Even in schools promoting a social message and encouraging students to pursue their interests in the humanities or education, there is a strong social stigma against taking up non-business or non-engineering courses. A few days back we had parents of prospective students in my school inquiring how many students we had placed in medical and engineering colleges. This was a number they would keenly scrutinize across schools in the area--obviously, the school with the highest number of admissions received the admiring interest and the much-needed funding of the parents, leaving little room for the school to foster interests in the humanities, social work or education.

There is also a strong stigma against students learning politics or literature, most of whom are regarded as nincompoops. There is an interesting rule of thumb in schools in India: A-scoring students must choose science subjects, B-scoring students go in for business studies and students scoring below B choose the Arts since it is perceived to be the easiest to score high grades in. There is strong pressure on students from teachers as well as parents to choose career paths based not on interest or talent but rather on how smart a kid is. For a sharp kid to go in for a major in history is considered sheer sacrilege.
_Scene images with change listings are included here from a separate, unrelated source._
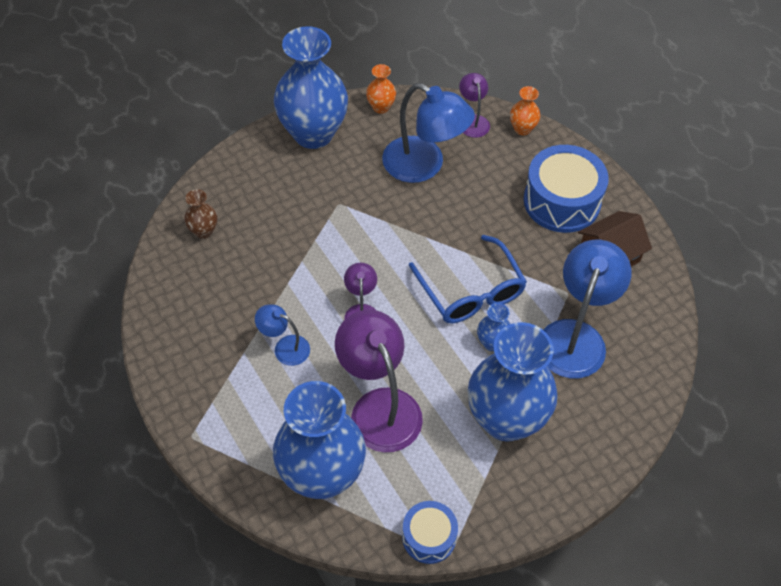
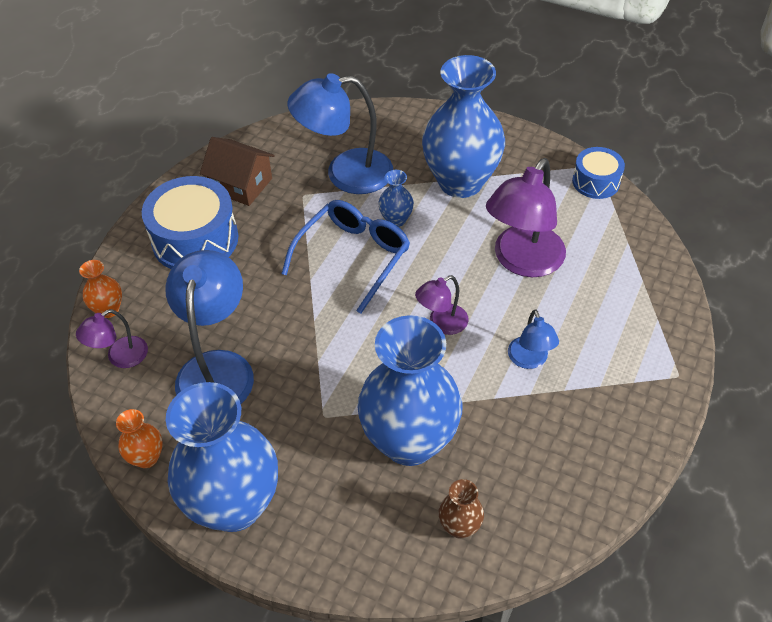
camera: 120 degrees left, 5 degrees down
(322, 475) = (616, 266): blue vase -> blue vase (409, 441)

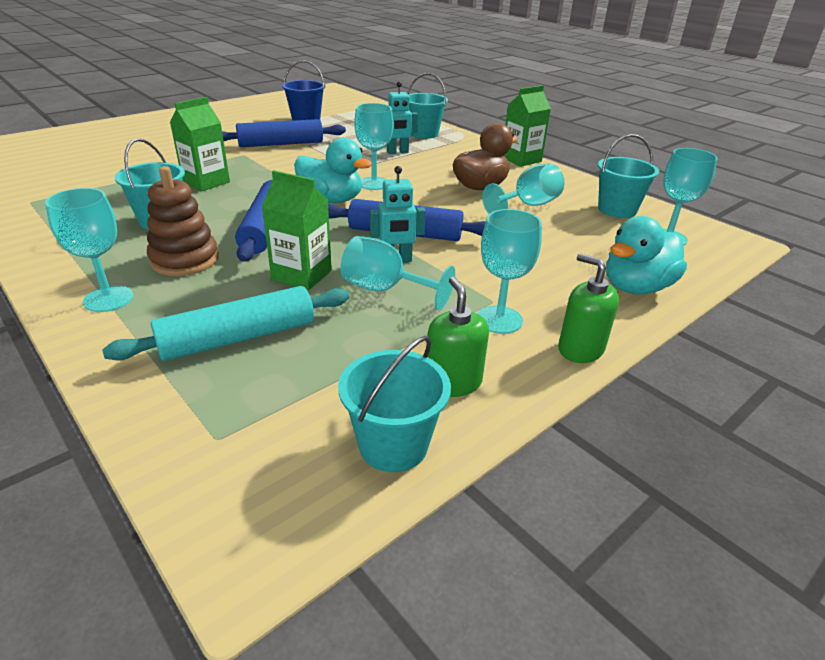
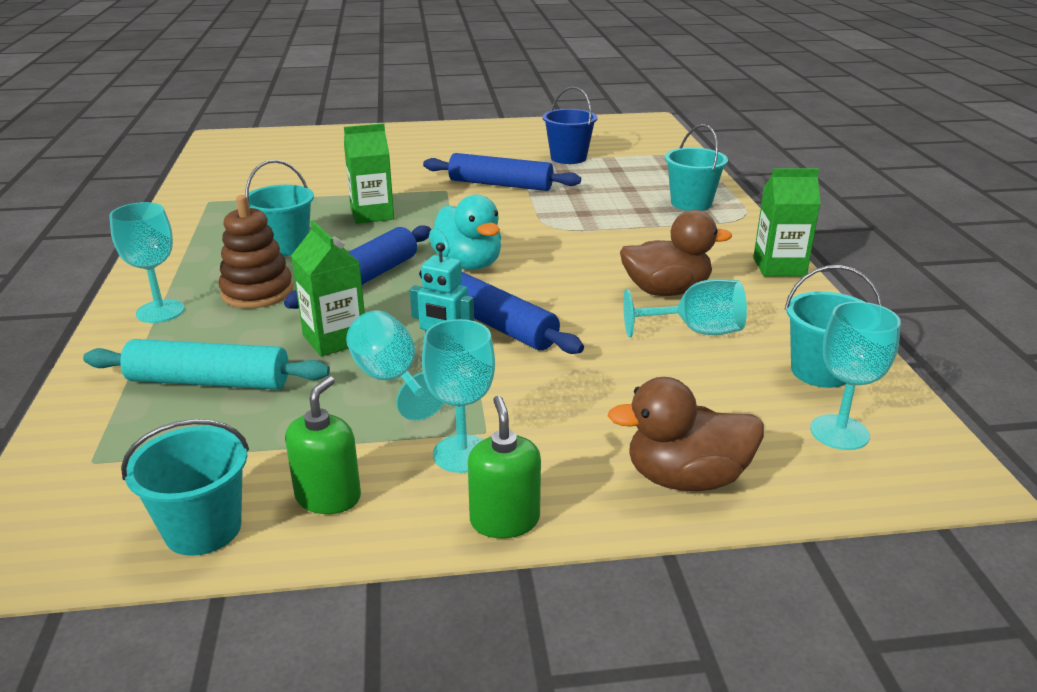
camera: 35 degrees right, 5 degrees down
(374, 183) = (540, 256): turquoise goblet -> none
(397, 152) = (622, 222): turquoise robot -> none
(636, 287) = (686, 478): turquoise duck -> brown duck

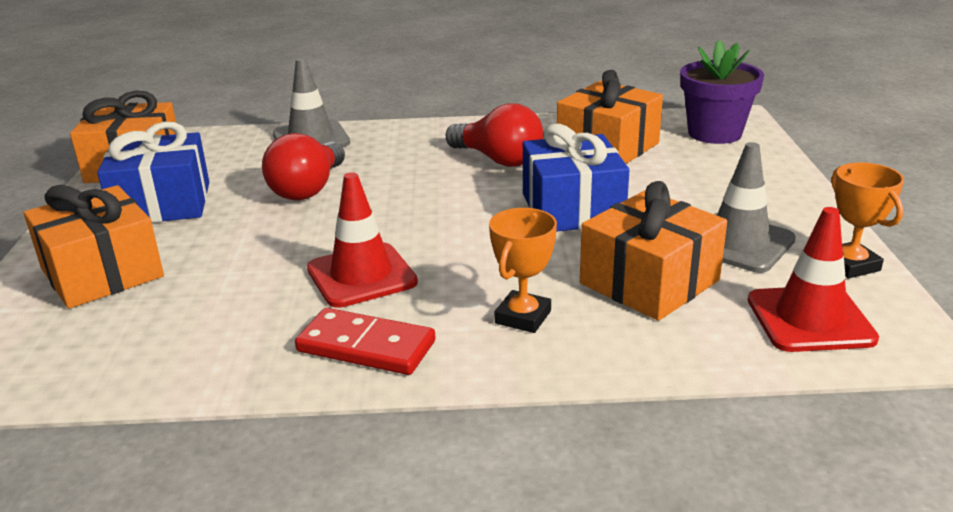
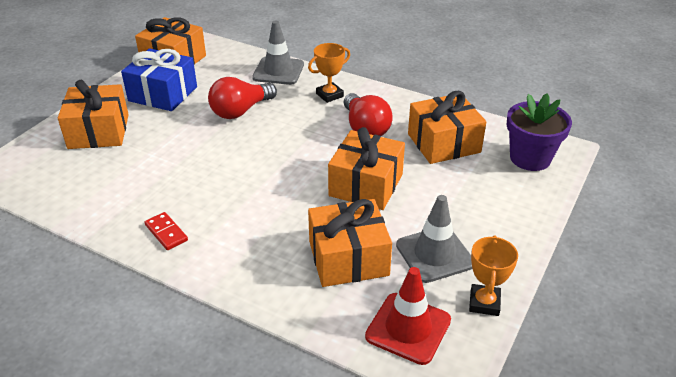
camera: 30 degrees right, 10 degrees up
(361, 276) = (207, 185): red traffic cone -> none
(366, 346) = (166, 233): red domino -> red domino, size x0.65
(523, 317) = (256, 250): orange trophy -> orange trophy (329, 95)
(572, 209) = (366, 185): blue gift -> orange gift

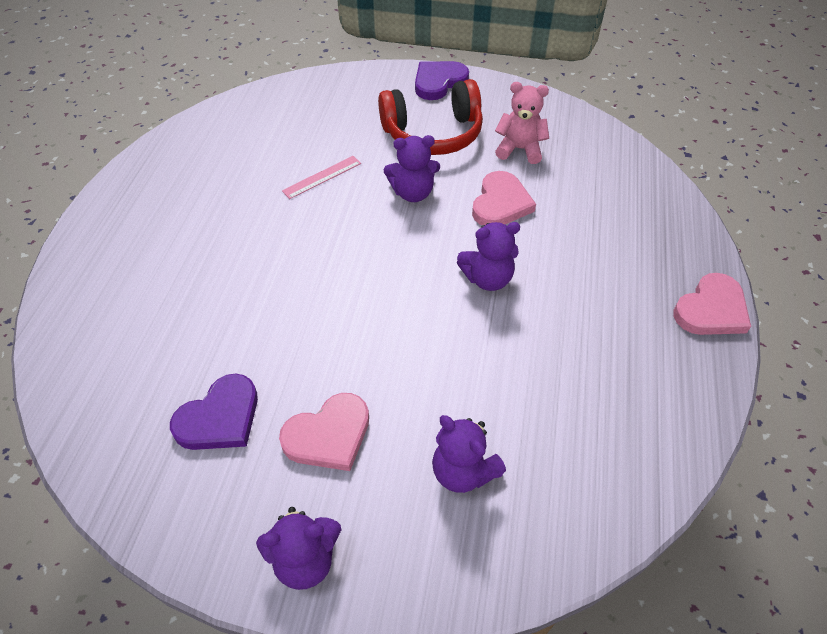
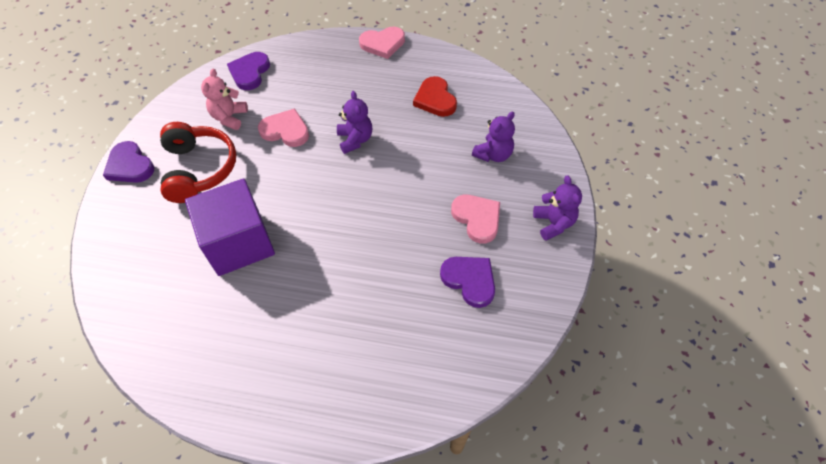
camera: 90 degrees left, 5 degrees up
(322, 177) = (239, 243): pink ruler -> purple cube
(413, 193) = (267, 181): purple teddy bear -> none
(587, 385) = (435, 99): none -> red heart
(607, 160) = (250, 72): none -> purple heart
(711, 310) = (383, 44): pink heart -> pink heart turned 120 degrees clockwise

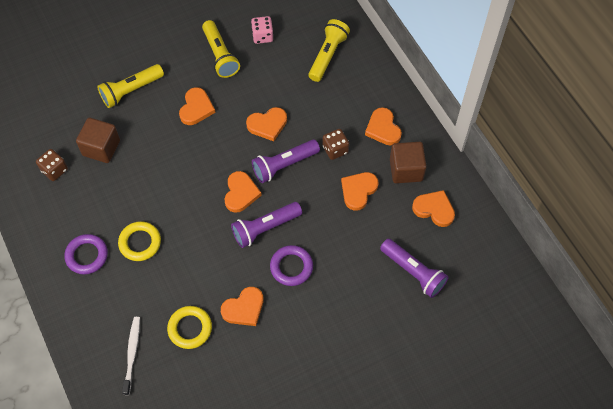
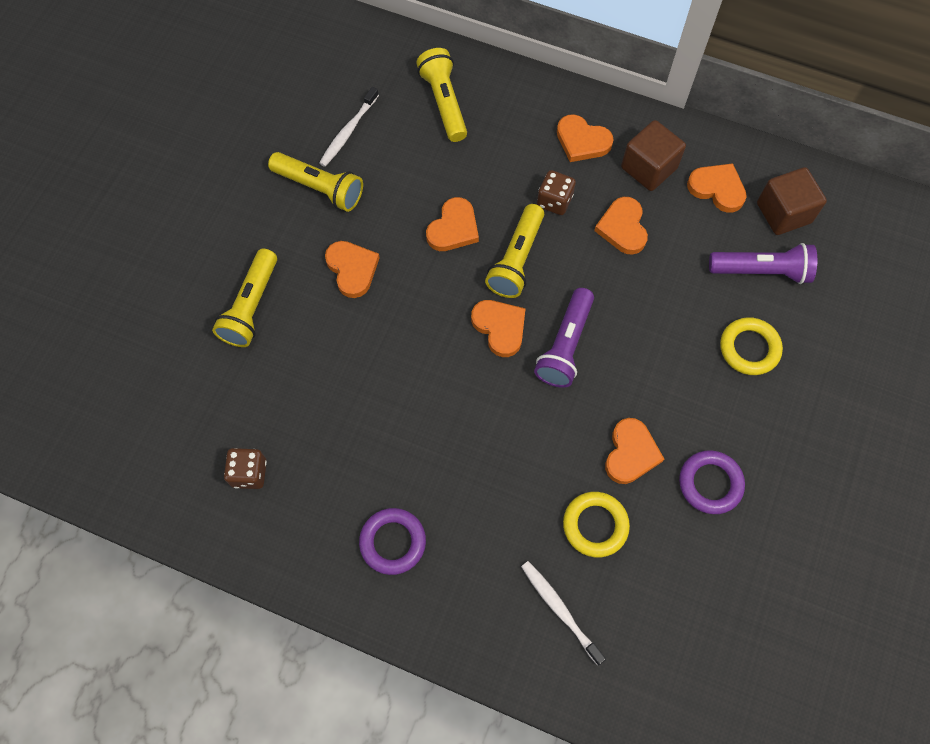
camera: 40 degrees left, 5 degrees up
(101, 148) = (282, 401): brown cube -> brown cube (783, 213)
(140, 243) = (441, 475): yellow ring -> yellow ring (749, 348)
(262, 36) = (348, 132): pink dice -> white toothbrush
(284, 165) = (516, 260): purple flashlight -> yellow flashlight
(291, 267) = (635, 366): purple ring -> purple ring (710, 483)
(434, 209) = (717, 189): orange heart -> orange heart turned 45 degrees clockwise

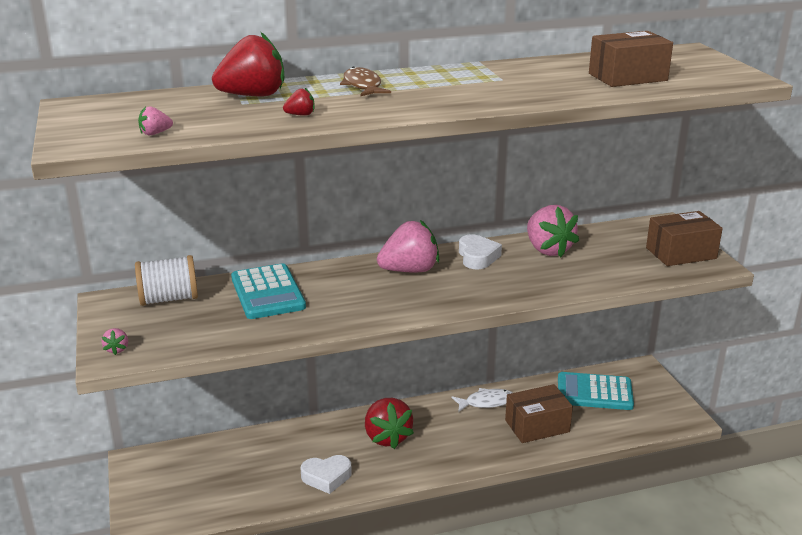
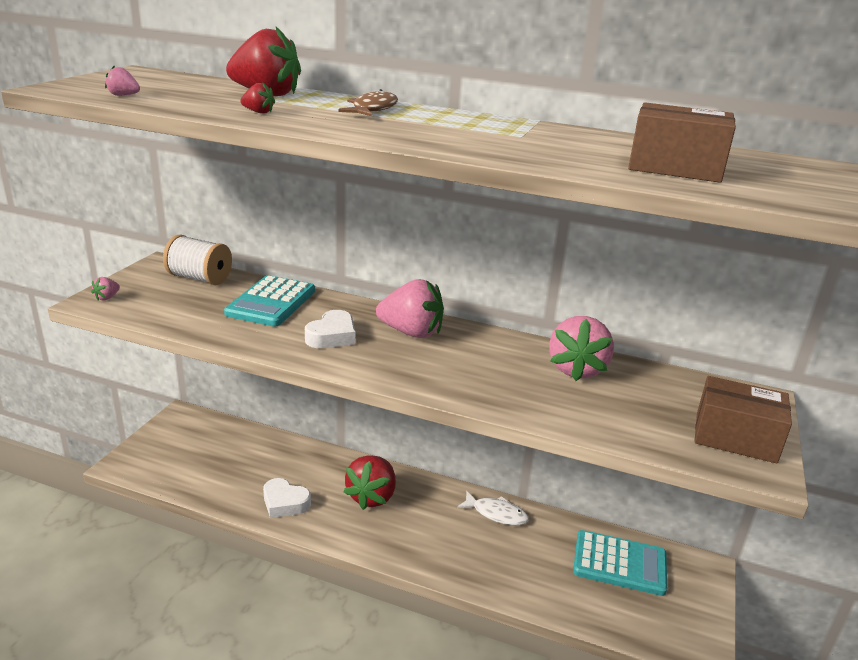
camera: 35 degrees right, 0 degrees up
(477, 257) = (493, 347): white heart -> white heart (332, 336)
(537, 426) = (519, 563): brown box -> none
(594, 392) = (619, 563): turquoise calculator -> turquoise calculator turned 150 degrees clockwise

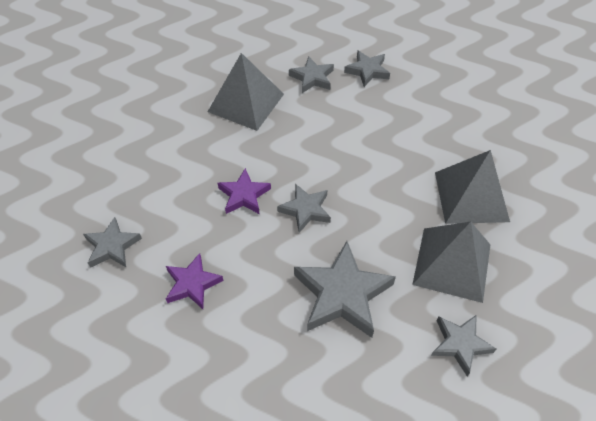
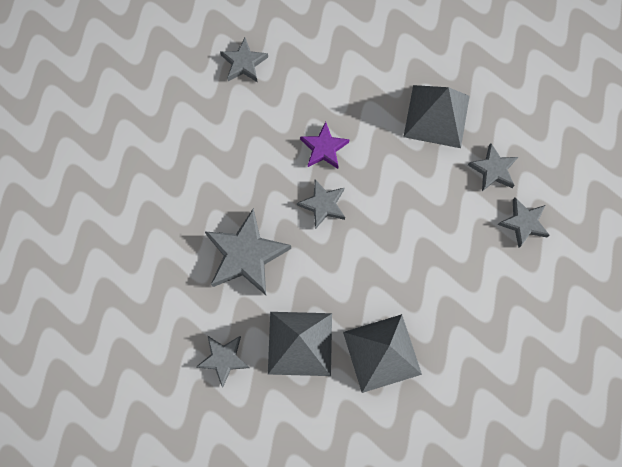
camera: 75 degrees right, 20 degrees up
(192, 284) = (226, 136): purple star -> none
While the past decade has propelled India as a major economic powerhouse, I see little change in the country's collective attitude towards educating its public-leaders. This worries me: for while frothy stock-markets and over-crowded call-centers may have served India well over the past few years, only well-educated, motivated and enigmatic leaders can pilot the country towards sustainable development in the coming years. The problem, as exemplified in my teacher interviews, is the acute shortage of such leaders immediately and the lack of educational and societal measures to provide such leaders in the near future.

I've been wondering since a long time how a deeply ingrained educational system can quickly be turned around to encourage public service. Though government laws are now being drafted to reduce rote-learning and emphasize more creative thinking in school curricula, it could be years before such laws trickle down to the bedrock of everyday student-teacher interactions.

Instead, I feel the answer lies with efforts at the micro-level. We need schools that can provide excellent resources to painters, musicians and sports-persons, even at a loss to their bottom-lines. We need young entrepreneurs to setup NGO's promoting education as a career. We need quality college-level programs in government and social work, even if the short-term costs of maintaining such programs exceed their immediate monetary benefits. More than anything else, we need to ask ourselves who we would like to govern our country and who we would like to teach our kids in school.

I remember my days in the financial services sector where my colleagues and I would skim through countless resumes of highly talented and intelligent job applicants and end up shortlisting one candidate. With hefty reforms in the Indian education sector underway and with individual efforts cropping up from time to time, the day when such a system of choosing teachers and Principals becomes norm rather than exception are not far away. It is up to people like you and me to usher in tomorrow's new band of leaders.